If you want to look at sheer numbers to quantify the region’s tumble into anarchy, violence, and terrorism, then look to Jordan or Lebanon (see our report on "Outside the camps"). In Lampedusa you will see something else: how desperate is the will of refugees yearning to breathe free.
They come with next to nothing. Most have only the clothes they are wearing, a cotton scarf draped over their heads to shield the sun, and a plastic grocery bag of belongings, small enough to sit on during the voyage.
Lampedusa has no signpost to welcome, no Colossus to father them home, no Lady Liberty, that mother of exiles. Its strip of land is an emblem for the barest sliver of hope. Its arrivals are mostly starved, unemployed, homeless, penniless, wounded, and orphaned. Lampedusa, simply, is the handiest gateway to Europe, and EU asylum.
Some make it only to find safety elusive. In mid-October about 200 Syrians who landed at Lampedusa were living hundreds of miles north in Milan’s train station. One woman said she gave birth aboard the boat to the island. Another, aged 29, is living in the train station with 10- and 12-year-old daughters and her 35-year-old husband. He owned a construction business in Homs, a battleground city between rebels and Syrian forces. She told Agence France-Presse, “We left Homs five months ago. We passed through Jordan, Egypt, and Libya where we lived for three months. We arrived on Lampedusa on Oct. 3”—the same day 364 asylum seekers on a different boat drowned.

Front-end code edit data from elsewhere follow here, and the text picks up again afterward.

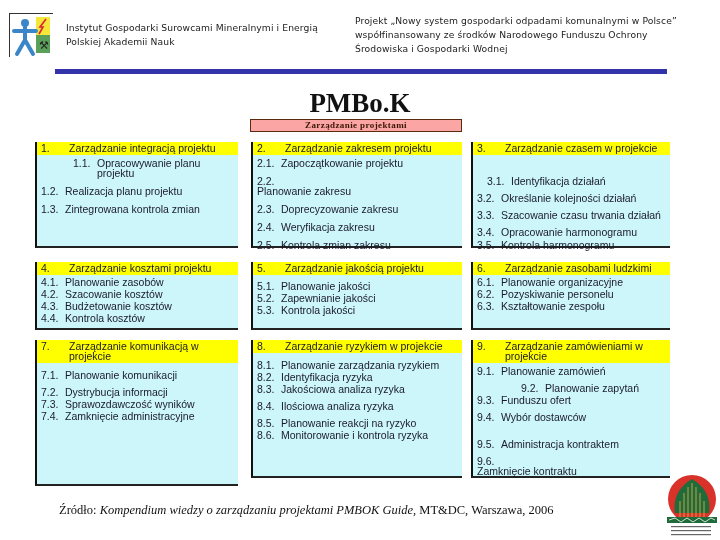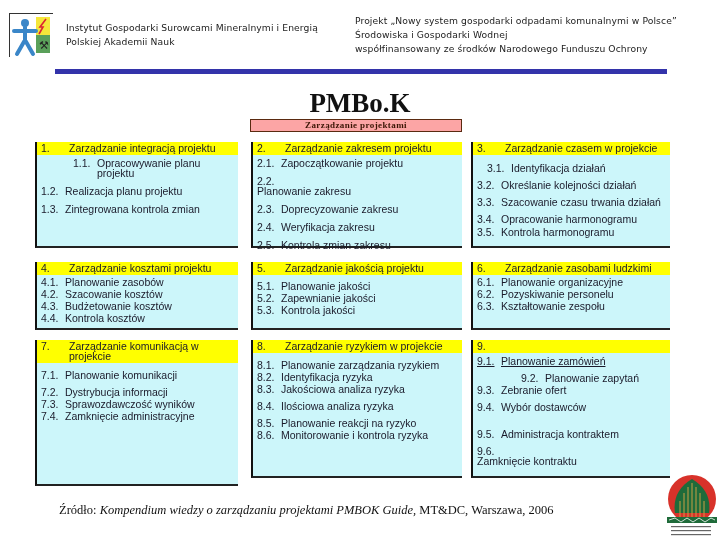--- a/index.html
+++ b/index.html
@@ -81,8 +81,8 @@
 
 <div class="proj-text">
   <div>Projekt „Nowy system gospodarki odpadami komunalnymi w Polsce”</div>
+  <div>współfinansowany ze środków Narodowego Funduszu Ochrony</div>
   <div>Środowiska i Gospodarki Wodnej</div>
-  <div>współfinansowany ze środków Narodowego Funduszu Ochrony</div>
 </div>
 
 <div class="rule"></div>

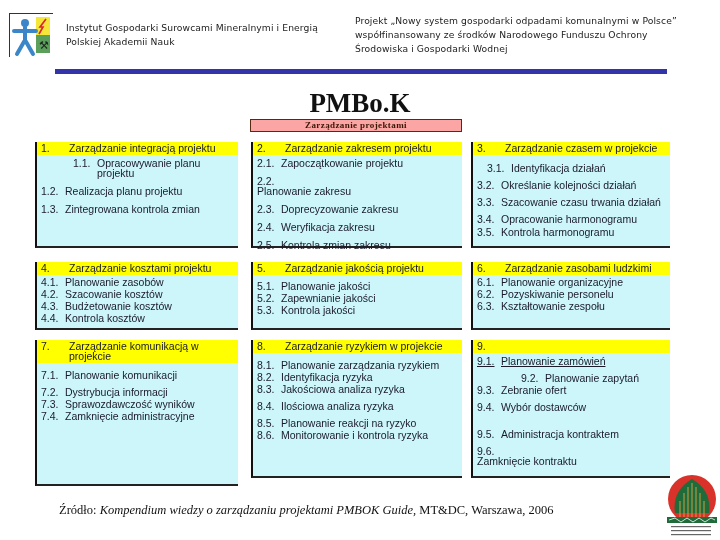--- a/index.html
+++ b/index.html
@@ -140,7 +140,7 @@
         <span class="num">3.</span>
         <span class="txt">Zarządzanie czasem w projekcie</span>
       </div>
-      <div class="item" style="margin-top: 8px; padding-left: 14px;">
+      <div class="item" style="margin-top: 21px; padding-left: 14px;">
         <span class="num">3.1.</span>
         <span class="txt">Identyfikacja działań</span>
       </div>

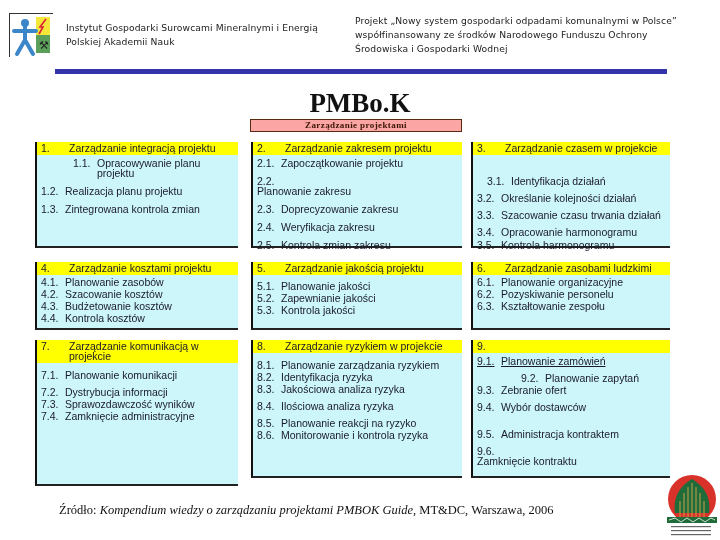--- a/index.html
+++ b/index.html
@@ -274,6 +274,7 @@
     <div class="panel" style="left: 471px; top: 340px; width: 199px; height: 138px;">
       <div class="head">
         <span class="num">9.</span>
+        <span class="txt">Zarządzanie zamówieniami w projekcie</span>
       </div>
       <div class="item" style="margin-top: 3px; text-decoration: underline;">
         <span class="num">9.1.</span>

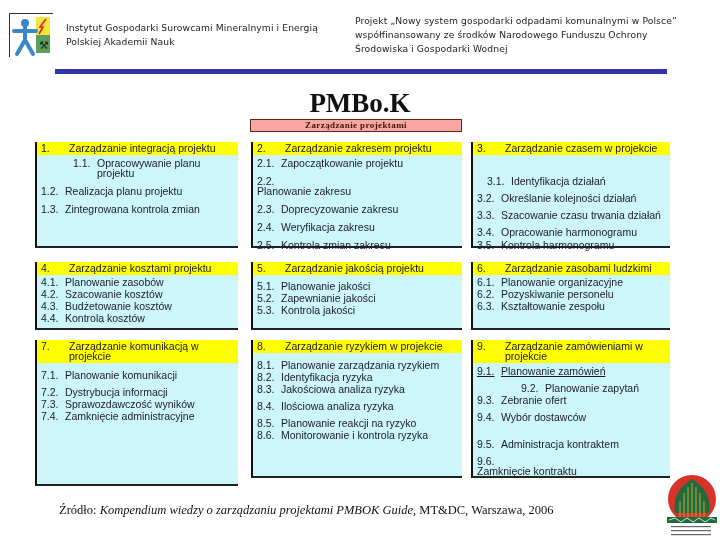--- a/index.html
+++ b/index.html
@@ -276,7 +276,7 @@
         <span class="num">9.</span>
         <span class="txt">Zarządzanie zamówieniami w projekcie</span>
       </div>
-      <div class="item" style="margin-top: 3px; text-decoration: underline;">
+      <div class="item" style="margin-top: 3px;">
         <span class="num">9.1.</span>
         <span class="txt">Planowanie zamówień</span>
       </div>

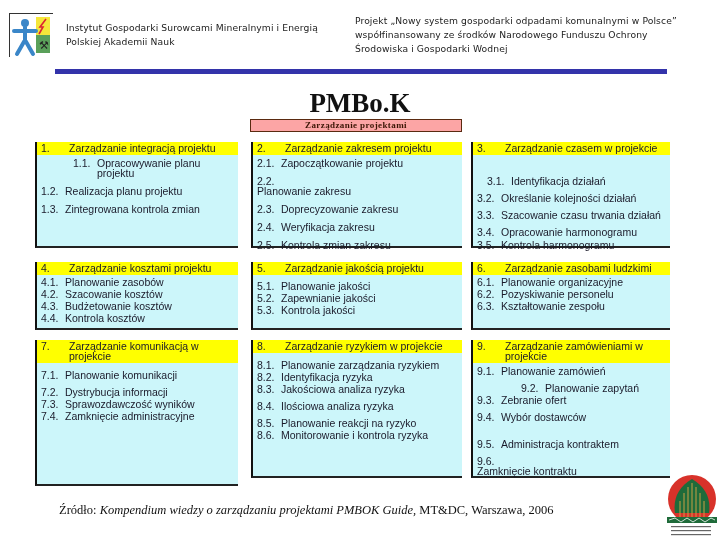--- a/index.html
+++ b/index.html
@@ -286,7 +286,7 @@
       </div>
       <div class="item" style="margin-top: 2px;">
         <span class="num">9.3.</span>
-        <span class="txt">Zebranie ofert</span>
+        <span class="txt">Funduszu ofert</span>
       </div>
       <div class="item" style="margin-top: 7px;">
         <span class="num">9.4.</span>

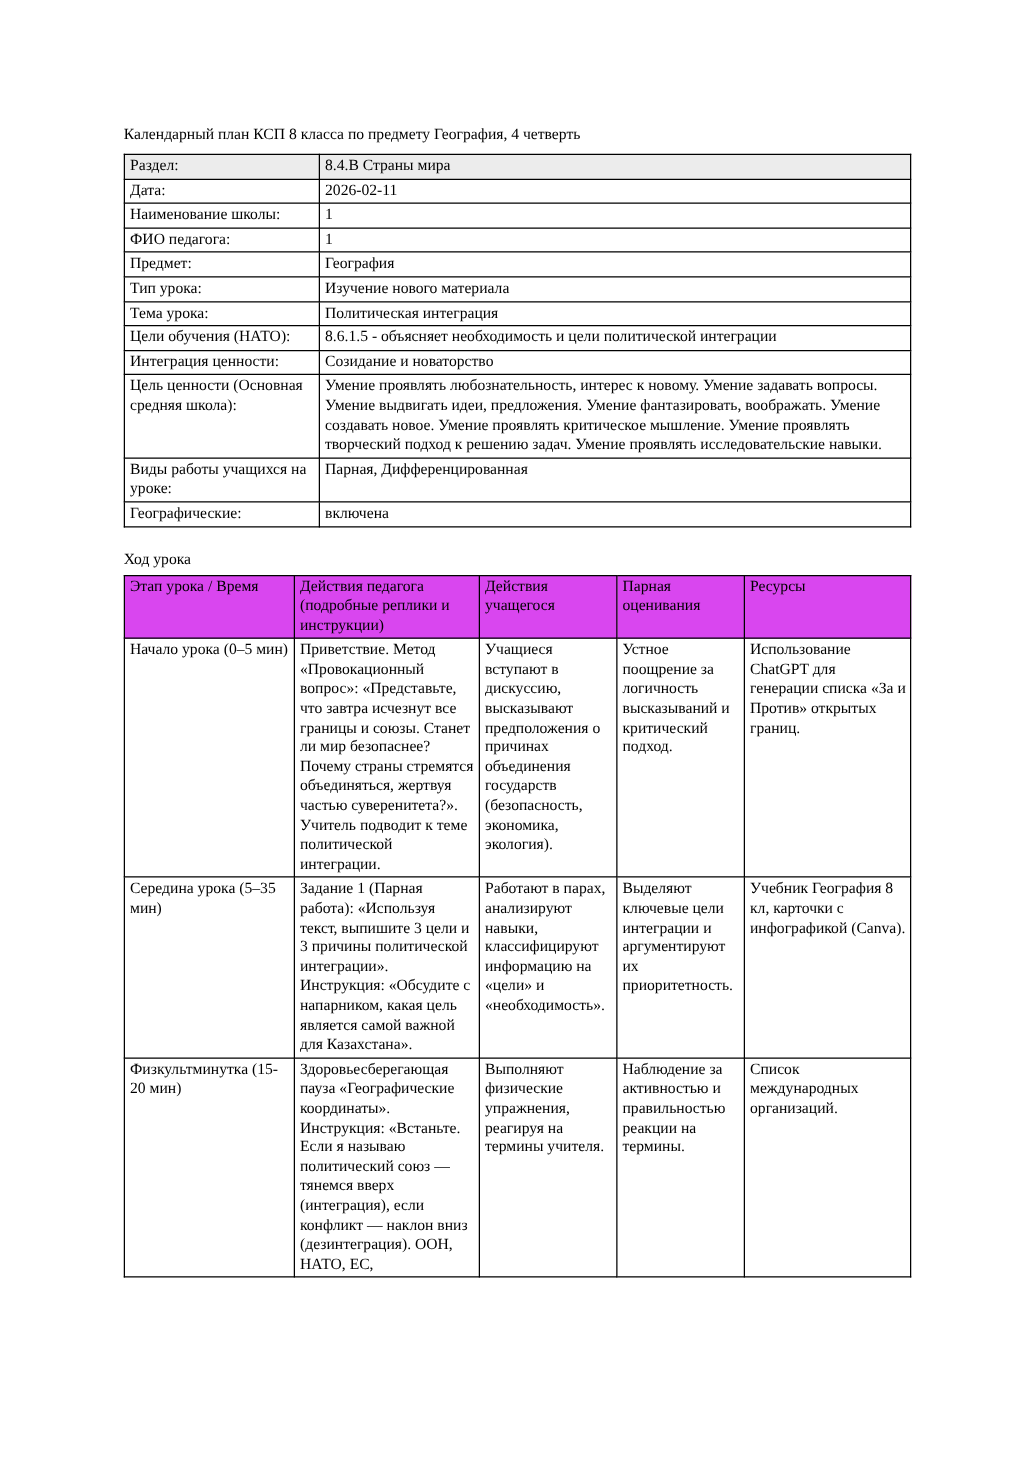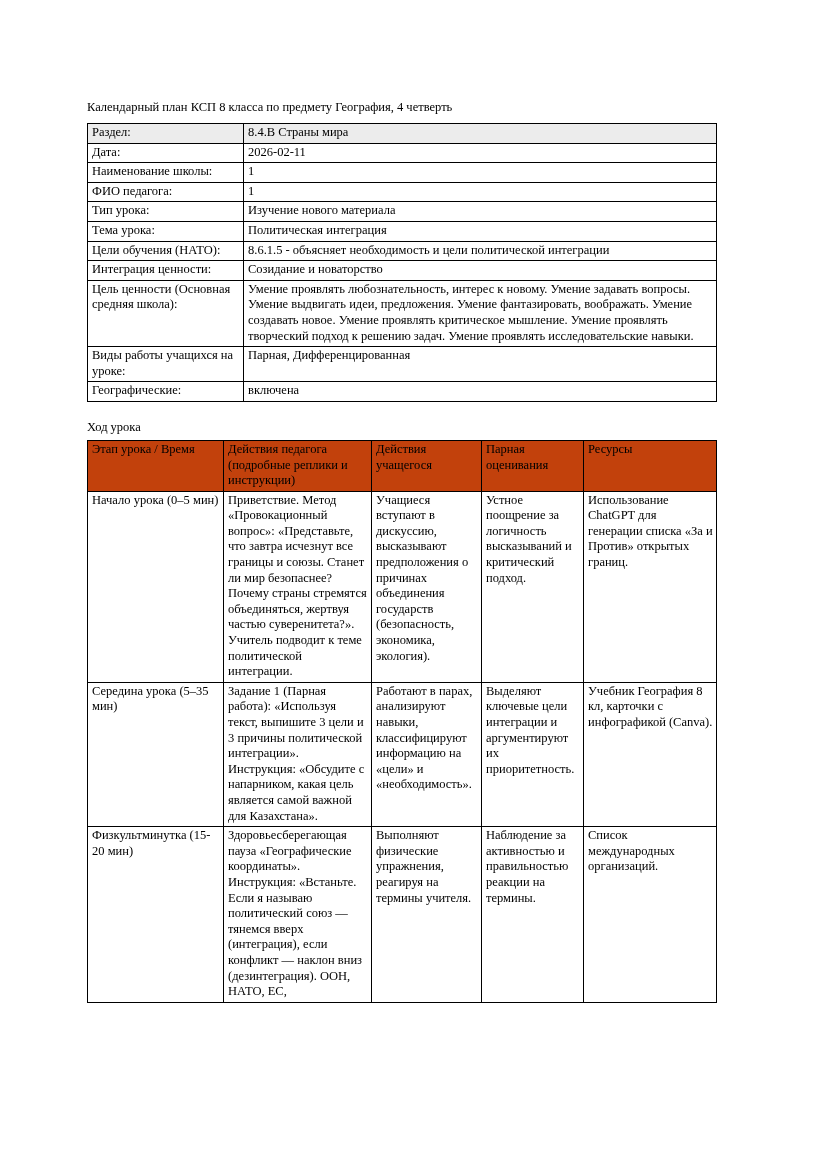--- a/index.html
+++ b/index.html
@@ -23,7 +23,7 @@
   }
   .doc-body {
     position: absolute;
-    left: 87px;
+    left: 99px;
     top: 99px;
     width: 629px;
   }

“We live without hope as the days go past,” said another refugee. “We want to be settled in any country where we can be safe … so that we don’t have to use the sea.”
The United States has agreed to take in 10,000 Syrian refugees—or 0.5 percent of its present asylum seekers. We have two lines of heritage I believe call us to do more. First, the Bible is a history of sojourn, of God’s people cast out and then taken in through the mercy of the Almighty. “You who once were far off have been brought near …” Second, Americans approaching a time of Thanksgiving can remember the account of that first crossing, of all our beginnings in the New World, from William Bradford, governor of Plymouth Colony:
Being now passed the vast ocean, and a sea of troubles before them in expectations, they had now no friends to welcome them, no inns to entertain or refresh them … what could they see but a hideous and desolate wilderness, full of wilde beasts and wilde men?
Sheltering homeless war victims isn’t a missile strike, but it could signify strategic engagement of a higher order.